- [Data extract]:
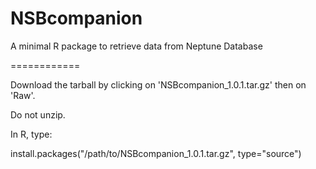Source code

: NSBcompanion
============

A minimal R package to retrieve data from Neptune Database

============


Download the tarball by clicking on 'NSBcompanion_1.0.1.tar.gz' then on 'Raw'.  

Do not unzip.  

In R, type:

install.packages("/path/to/NSBcompanion_1.0.1.tar.gz", type="source")
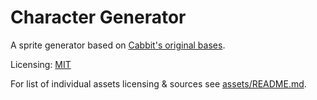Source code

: 
# Character Generator

A sprite generator based on [Cabbit's original bases](https://opengameart.org/node/24944).

Licensing: [MIT](LICENSE.txt)

For list of individual assets licensing & sources see [assets/README.md](assets/README.md).
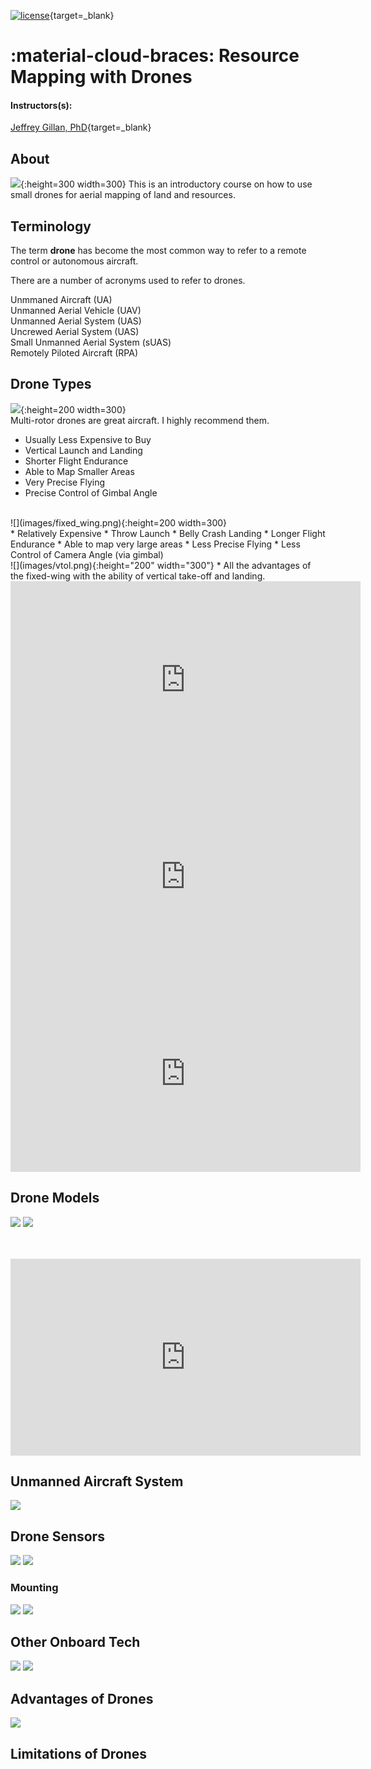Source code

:[![license](https://mirrors.creativecommons.org/presskit/buttons/88x31/svg/by.svg)](https://creativecommons.org/licenses/by/4.0/){target=_blank} 

# :material-cloud-braces: Resource Mapping with Drones

#### Instructors(s): 

[Jeffrey Gillan, PhD](https://www.gillanscience.com){target=_blank} 
## About
![](images/jornada_drone.png){:height=300 width=300}
This is an introductory course on how to use small drones for aerial mapping of land and resources.

## Terminology
The term **drone** has become the most common way to refer to a remote control or autonomous aircraft. 
<br/>

There are a number of acronyms used to refer to drones.

Unmmaned Aircraft (UA)
<br/>
Unmanned Aerial Vehicle (UAV)
<br/>
Unmanned Aerial System (UAS)
<br/>
Uncrewed Aerial System (UAS)
<br/>
Small Unmanned Aerial System (sUAS)
<br/>
Remotely Piloted Aircraft (RPA)


## Drone Types
![](images/multi_rotor.png){:height=200 width=300}
<br/>
Multi-rotor drones are great aircraft. I highly recommend them. 
* Usually Less Expensive to Buy
* Vertical Launch and Landing
* Shorter Flight Endurance
* Able to Map Smaller Areas
* Very Precise Flying
* Precise Control of Gimbal Angle 

<br/>
![](images/fixed_wing.png){:height=200 width=300}
<br/>
* Relatively Expensive
* Throw Launch
* Belly Crash Landing
* Longer Flight Endurance
* Able to map very large areas
* Less Precise Flying
* Less Control of Camera Angle (via gimbal)
<br/>
![](images/vtol.png){:height="200" width="300"}
* All the advantages of the fixed-wing with the ability of vertical take-off and landing. 



<iframe width="560" height="315" src="https://www.youtube.com/embed/82gn8EFOQd0" title="YouTube video player" frameborder="0" allow="accelerometer; autoplay; clipboard-write; encrypted-media; gyroscope; picture-in-picture; web-share" allowfullscreen></iframe>
<br/>
<iframe width="560" height="315" src="https://www.youtube.com/embed/4qCRVOGjFgI" title="YouTube video player" frameborder="0" allow="accelerometer; autoplay; clipboard-write; encrypted-media; gyroscope; picture-in-picture; web-share" allowfullscreen></iframe>
<br/>
<iframe width="560" height="315" src="https://www.youtube.com/embed/BlsHC1kSrE4" title="YouTube video player" frameborder="0" allow="accelerometer; autoplay; clipboard-write; encrypted-media; gyroscope; picture-in-picture; web-share" allowfullscreen></iframe>

## Drone Models
![](images/drone_examples_1.png)
![](images/drone_examples_2.png)

<br/>
<br/>

            
<iframe width="560" height="315" src="https://www.youtube.com/embed/Blr3suSQt-Q" title="YouTube video player" frameborder="0" allow="accelerometer; autoplay; clipboard-write; encrypted-media; gyroscope; picture-in-picture; web-share" allowfullscreen></iframe>     

## Unmanned Aircraft System

![](images/unnammed_aircraft_system.png)

## Drone Sensors
![](images/sensors.png)
![](images/hyperspec.png)


### Mounting
![](images/gimbal.png)
![](images/static_mount.png)


## Other Onboard Tech
![](images/gps.png)
![](images/imu.png)

## Advantages of Drones

![](images/scale1.png)

## Limitations of Drones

- [Your goal]: Reproduce everything from the line containing "### Mounting" down to the end of the rows, substituting "Technology" for "Tech" and leaving everything else unchanged.

- [Written solution]:
### Mounting
![](images/gimbal.png)
![](images/static_mount.png)


## Other Onboard Technology
![](images/gps.png)
![](images/imu.png)

## Advantages of Drones

![](images/scale1.png)

## Limitations of Drones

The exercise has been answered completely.